→ WHAT YOU SHOULD DO
Transcription of the full listing is required, character for character.

***** DATA SUPPLIED

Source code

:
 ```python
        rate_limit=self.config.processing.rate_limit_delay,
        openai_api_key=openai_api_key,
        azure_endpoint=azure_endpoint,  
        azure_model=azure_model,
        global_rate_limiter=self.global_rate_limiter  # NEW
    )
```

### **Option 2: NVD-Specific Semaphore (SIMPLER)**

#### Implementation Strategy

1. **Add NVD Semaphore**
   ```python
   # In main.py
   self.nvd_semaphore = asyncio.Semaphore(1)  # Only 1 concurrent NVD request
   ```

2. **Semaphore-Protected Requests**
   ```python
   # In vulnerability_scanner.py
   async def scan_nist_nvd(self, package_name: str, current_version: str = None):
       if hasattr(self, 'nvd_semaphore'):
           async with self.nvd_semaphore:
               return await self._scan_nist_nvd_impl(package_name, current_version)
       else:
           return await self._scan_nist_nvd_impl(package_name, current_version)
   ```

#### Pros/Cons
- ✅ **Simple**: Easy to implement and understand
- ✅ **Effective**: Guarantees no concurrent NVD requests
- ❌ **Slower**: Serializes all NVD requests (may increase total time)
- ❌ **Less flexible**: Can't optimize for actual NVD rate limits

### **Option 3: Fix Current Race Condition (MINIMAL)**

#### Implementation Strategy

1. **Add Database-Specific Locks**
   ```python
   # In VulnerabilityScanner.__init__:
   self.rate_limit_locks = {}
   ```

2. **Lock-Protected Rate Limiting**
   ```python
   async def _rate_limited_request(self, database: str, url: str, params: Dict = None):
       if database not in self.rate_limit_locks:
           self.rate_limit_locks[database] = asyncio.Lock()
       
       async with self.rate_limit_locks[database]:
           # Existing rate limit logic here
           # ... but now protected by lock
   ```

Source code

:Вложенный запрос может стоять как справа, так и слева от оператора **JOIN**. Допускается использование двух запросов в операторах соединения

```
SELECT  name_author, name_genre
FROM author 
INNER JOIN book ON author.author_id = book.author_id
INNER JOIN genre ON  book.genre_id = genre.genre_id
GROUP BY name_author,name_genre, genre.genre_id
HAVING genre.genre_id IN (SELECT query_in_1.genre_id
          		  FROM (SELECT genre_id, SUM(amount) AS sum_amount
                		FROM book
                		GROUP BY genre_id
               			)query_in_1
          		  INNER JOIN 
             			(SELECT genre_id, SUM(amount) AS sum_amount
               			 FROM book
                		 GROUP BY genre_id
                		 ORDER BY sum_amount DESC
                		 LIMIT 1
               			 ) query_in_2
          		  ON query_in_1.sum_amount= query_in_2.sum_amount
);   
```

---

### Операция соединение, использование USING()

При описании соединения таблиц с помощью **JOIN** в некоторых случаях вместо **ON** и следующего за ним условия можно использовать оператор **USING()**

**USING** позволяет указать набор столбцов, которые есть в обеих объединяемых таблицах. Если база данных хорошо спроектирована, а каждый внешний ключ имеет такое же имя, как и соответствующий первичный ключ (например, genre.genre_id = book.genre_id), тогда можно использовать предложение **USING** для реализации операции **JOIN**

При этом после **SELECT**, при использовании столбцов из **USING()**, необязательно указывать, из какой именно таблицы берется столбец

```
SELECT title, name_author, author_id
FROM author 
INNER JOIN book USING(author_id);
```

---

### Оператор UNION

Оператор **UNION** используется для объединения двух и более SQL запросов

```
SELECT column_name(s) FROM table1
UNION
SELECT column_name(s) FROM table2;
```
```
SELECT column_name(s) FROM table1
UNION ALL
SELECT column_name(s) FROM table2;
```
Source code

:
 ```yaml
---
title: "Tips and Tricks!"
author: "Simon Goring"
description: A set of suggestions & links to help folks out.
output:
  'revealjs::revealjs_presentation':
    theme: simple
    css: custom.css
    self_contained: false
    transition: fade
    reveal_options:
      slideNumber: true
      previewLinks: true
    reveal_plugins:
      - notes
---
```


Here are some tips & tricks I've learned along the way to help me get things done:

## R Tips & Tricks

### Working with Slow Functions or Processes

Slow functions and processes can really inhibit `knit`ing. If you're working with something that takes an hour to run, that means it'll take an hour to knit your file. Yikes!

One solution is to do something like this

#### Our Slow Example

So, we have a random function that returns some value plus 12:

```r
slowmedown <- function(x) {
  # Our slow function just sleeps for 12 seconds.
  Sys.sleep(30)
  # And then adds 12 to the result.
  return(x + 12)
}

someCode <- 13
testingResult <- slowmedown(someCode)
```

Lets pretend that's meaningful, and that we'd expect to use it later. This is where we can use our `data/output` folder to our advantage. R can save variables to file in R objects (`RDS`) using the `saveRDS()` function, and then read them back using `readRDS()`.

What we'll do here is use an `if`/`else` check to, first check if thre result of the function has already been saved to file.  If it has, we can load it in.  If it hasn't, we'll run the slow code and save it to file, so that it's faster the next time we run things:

**********

→ SOLUTION FOR THIS TASK
Source code

:
 ```python
        rate_limit=self.config.processing.rate_limit_delay,
        openai_api_key=openai_api_key,
        azure_endpoint=azure_endpoint,  
        azure_model=azure_model,
        global_rate_limiter=self.global_rate_limiter  # NEW
    )
```

### **Option 2: NVD-Specific Semaphore (SIMPLER)**

#### Implementation Strategy

1. **Add NVD Semaphore**
   ```python
   # In main.py
   self.nvd_semaphore = asyncio.Semaphore(1)  # Only 1 concurrent NVD request
   ```

2. **Semaphore-Protected Requests**
   ```python
   # In vulnerability_scanner.py
   async def scan_nist_nvd(self, package_name: str, current_version: str = None):
       if hasattr(self, 'nvd_semaphore'):
           async with self.nvd_semaphore:
               return await self._scan_nist_nvd_impl(package_name, current_version)
       else:
           return await self._scan_nist_nvd_impl(package_name, current_version)
   ```

#### Pros/Cons
- ✅ **Simple**: Easy to implement and understand
- ✅ **Effective**: Guarantees no concurrent NVD requests
- ❌ **Slower**: Serializes all NVD requests (may increase total time)
- ❌ **Less flexible**: Can't optimize for actual NVD rate limits

### **Option 3: Fix Current Race Condition (MINIMAL)**

#### Implementation Strategy

1. **Add Database-Specific Locks**
   ```python
   # In VulnerabilityScanner.__init__:
   self.rate_limit_locks = {}
   ```

2. **Lock-Protected Rate Limiting**
   ```python
   async def _rate_limited_request(self, database: str, url: str, params: Dict = None):
       if database not in self.rate_limit_locks:
           self.rate_limit_locks[database] = asyncio.Lock()
       
       async with self.rate_limit_locks[database]:
           # Existing rate limit logic here
           # ... but now protected by lock
   ```

Source code

:Вложенный запрос может стоять как справа, так и слева от оператора **JOIN**. Допускается использование двух запросов в операторах соединения

```
SELECT  name_author, name_genre
FROM author 
INNER JOIN book ON author.author_id = book.author_id
INNER JOIN genre ON  book.genre_id = genre.genre_id
GROUP BY name_author,name_genre, genre.genre_id
HAVING genre.genre_id IN (SELECT query_in_1.genre_id
          		  FROM (SELECT genre_id, SUM(amount) AS sum_amount
                		FROM book
                		GROUP BY genre_id
               			)query_in_1
          		  INNER JOIN 
             			(SELECT genre_id, SUM(amount) AS sum_amount
               			 FROM book
                		 GROUP BY genre_id
                		 ORDER BY sum_amount DESC
                		 LIMIT 1
               			 ) query_in_2
          		  ON query_in_1.sum_amount= query_in_2.sum_amount
);   
```

---

### Операция соединение, использование USING()

При описании соединения таблиц с помощью **JOIN** в некоторых случаях вместо **ON** и следующего за ним условия можно использовать оператор **USING()**

**USING** позволяет указать набор столбцов, которые есть в обеих объединяемых таблицах. Если база данных хорошо спроектирована, а каждый внешний ключ имеет такое же имя, как и соответствующий первичный ключ (например, genre.genre_id = book.genre_id), тогда можно использовать предложение **USING** для реализации операции **JOIN**

При этом после **SELECT**, при использовании столбцов из **USING()**, необязательно указывать, из какой именно таблицы берется столбец

```
SELECT title, name_author, author_id
FROM author 
INNER JOIN book USING(author_id);
```

---

### Оператор UNION

Оператор **UNION** используется для объединения двух и более SQL запросов

```
SELECT column_name(s) FROM table1
UNION
SELECT column_name(s) FROM table2;
```
```
SELECT column_name(s) FROM table1
UNION ALL
SELECT column_name(s) FROM table2;
```
Source code

:
 ```yaml
---
title: "Tips and Tricks!"
author: "Simon Goring"
description: A set of suggestions & links to help folks out.
output:
  'revealjs::revealjs_presentation':
    theme: simple
    css: custom.css
    self_contained: false
    transition: fade
    reveal_options:
      slideNumber: true
      previewLinks: true
    reveal_plugins:
      - notes
---
```


Here are some tips & tricks I've learned along the way to help me get things done:

## R Tips & Tricks

### Working with Slow Functions or Processes

Slow functions and processes can really inhibit `knit`ing. If you're working with something that takes an hour to run, that means it'll take an hour to knit your file. Yikes!

One solution is to do something like this

#### Our Slow Example

So, we have a random function that returns some value plus 12:

```r
slowmedown <- function(x) {
  # Our slow function just sleeps for 12 seconds.
  Sys.sleep(30)
  # And then adds 12 to the result.
  return(x + 12)
}

someCode <- 13
testingResult <- slowmedown(someCode)
```

Lets pretend that's meaningful, and that we'd expect to use it later. This is where we can use our `data/output` folder to our advantage. R can save variables to file in R objects (`RDS`) using the `saveRDS()` function, and then read them back using `readRDS()`.

What we'll do here is use an `if`/`else` check to, first check if thre result of the function has already been saved to file.  If it has, we can load it in.  If it hasn't, we'll run the slow code and save it to file, so that it's faster the next time we run things:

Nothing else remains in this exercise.